Budget workshops are one of the few opportunities when council members have the opportunity to directly propose an item and have it voted on by the full council. Typically, any council member-proposed item doesn’t get added to the agenda without mayoral approval, so this provides a rare, but powerful opportunity for council members.
“We’ve got to start somewhere,” Knox said, “we’ve been talking about this for a long time,” before rolling out his amendment which reads as follows:
“All City departments shall adopt a zero-based budgeting method for Fiscal Year 2021 only. Traditional incremental budgeting is based on the assumption that the “baseline” is automatically approved. By contrast, zero-based budgeting starts from a “zero base,” and every function within an organization in analyzed for its needs and costs. Budgets are then built around what is needed for the upcoming period.

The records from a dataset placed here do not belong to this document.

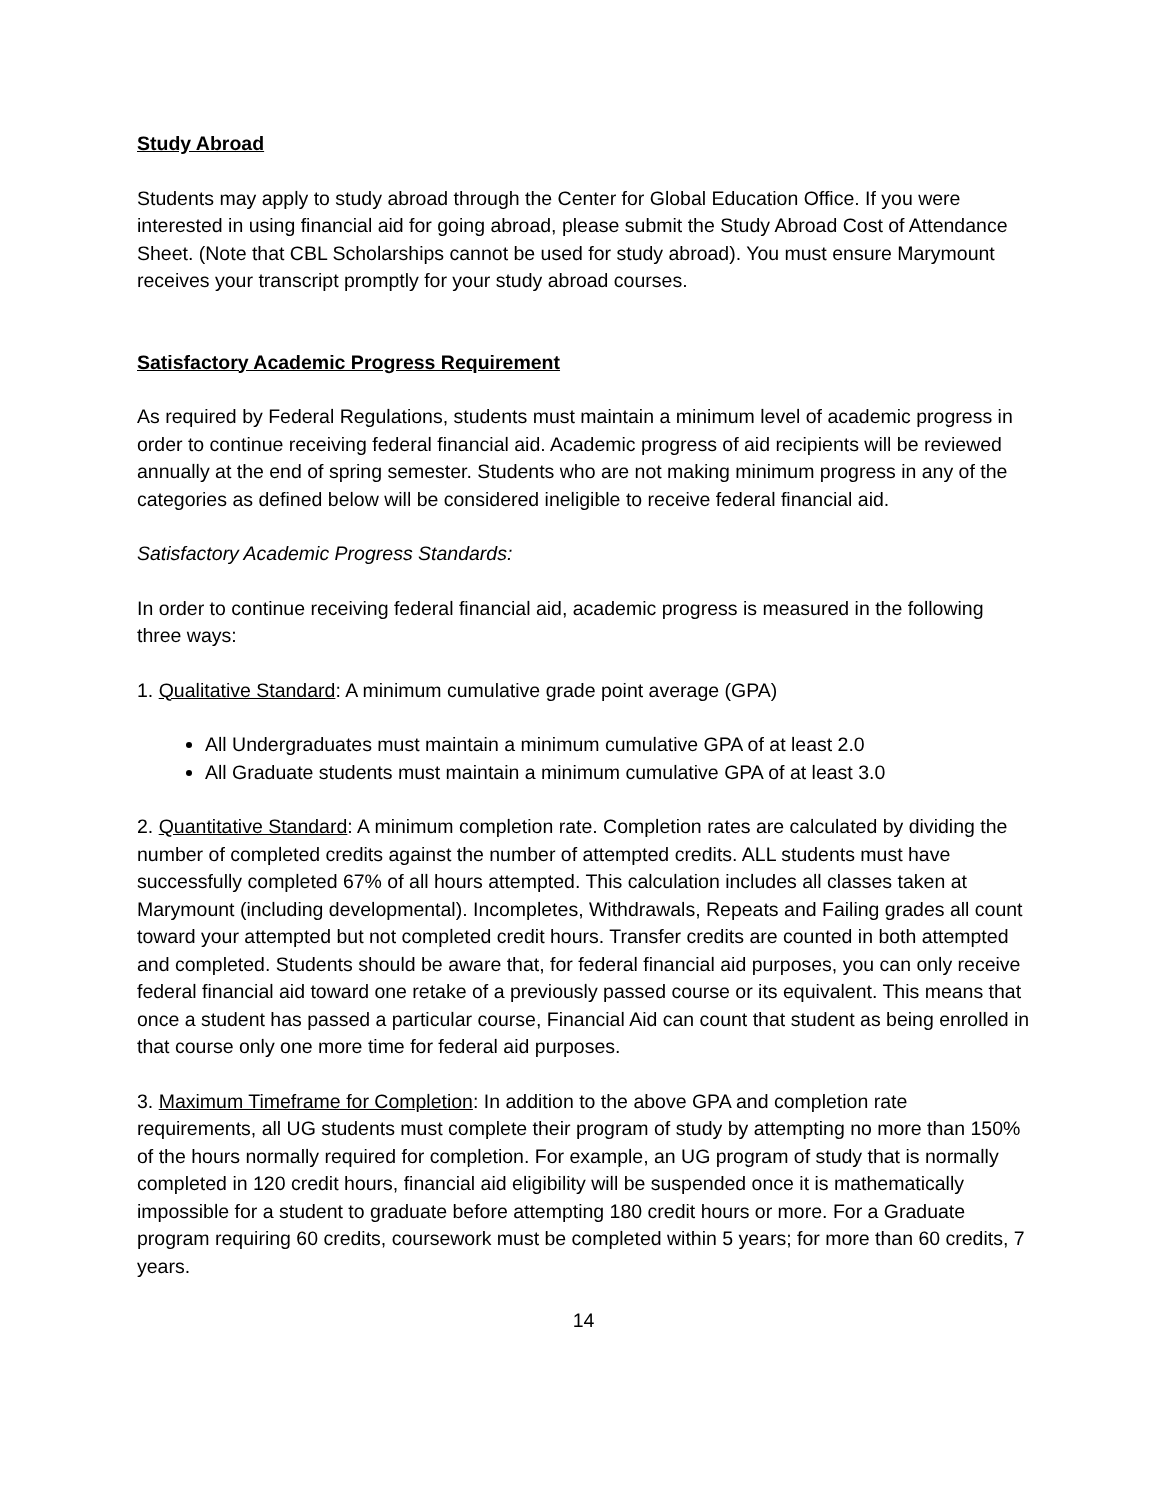Study Abroad
Students may apply to study abroad through the Center for Global Education Office. If you were interested in using financial aid for going abroad, please submit the Study Abroad Cost of Attendance Sheet. (Note that CBL Scholarships cannot be used for study abroad). You must ensure Marymount receives your transcript promptly for your study abroad courses.
Satisfactory Academic Progress Requirement
As required by Federal Regulations, students must maintain a minimum level of academic progress in order to continue receiving federal financial aid. Academic progress of aid recipients will be reviewed annually at the end of spring semester. Students who are not making minimum progress in any of the categories as defined below will be considered ineligible to receive federal financial aid.
Satisfactory Academic Progress Standards:
In order to continue receiving federal financial aid, academic progress is measured in the following three ways:
1. Qualitative Standard: A minimum cumulative grade point average (GPA)
All Undergraduates must maintain a minimum cumulative GPA of at least 2.0
All Graduate students must maintain a minimum cumulative GPA of at least 3.0
2. Quantitative Standard: A minimum completion rate. Completion rates are calculated by dividing the number of completed credits against the number of attempted credits. ALL students must have successfully completed 67% of all hours attempted. This calculation includes all classes taken at Marymount (including developmental). Incompletes, Withdrawals, Repeats and Failing grades all count toward your attempted but not completed credit hours. Transfer credits are counted in both attempted and completed. Students should be aware that, for federal financial aid purposes, you can only receive federal financial aid toward one retake of a previously passed course or its equivalent. This means that once a student has passed a particular course, Financial Aid can count that student as being enrolled in that course only one more time for federal aid purposes.
3. Maximum Timeframe for Completion: In addition to the above GPA and completion rate requirements, all UG students must complete their program of study by attempting no more than 150% of the hours normally required for completion. For example, an UG program of study that is normally completed in 120 credit hours, financial aid eligibility will be suspended once it is mathematically impossible for a student to graduate before attempting 180 credit hours or more. For a Graduate program requiring 60 credits, coursework must be completed within 5 years; for more than 60 credits, 7 years.
14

A report from the Administration shall be delivered to Council on plans for implementation of FY21 zero-based budgeting by November 1, 2019.”
Simply put, the amendment requires city departments to start from a zero-dollar baseline and justify expenses when crafting their budgets for 2021. This is a change from incremental budgeting which assumes all previous expenses were justified and uses that as the baseline moving forward.
The report from the administration says they pulled information from industry groups and communicated with the City of San Diego to draft implementation plans.
Fiscal Year 2021’s zero-base budgeting will focus on the city’s General Fund only. This is the fund derived from revenue from property and sales taxes, fines and fees, licenses and permits, and charges for fees. With 23 different departments within it, the General Fund is the city budget’s largest portion.
Most importantly, zero-based budgeting for 2021 will focus on some of the biggest-ticket departments including the Mayor’s Office, City Council, City Controller, the Fire Department, the Police Department, Solid Waste Management, to name a few.
Because of the time-consuming nature of zero-based budgeting, the 2021 budget process is expected to start earlier.
According to the administration’s timeline, departments will receive budget forms, training will be completed, and they will start to build budgets in December of 2019. The plan will also require the city to first establish priorities and departments to identify core services.
Budget workshops will be moved up, as well. The plan calls for them to begin in March of 2020, rather than in June, like this year’s budget. The 2021 budget will be compiled in April, proposed by the mayor in May, and considered by council in June of 2020.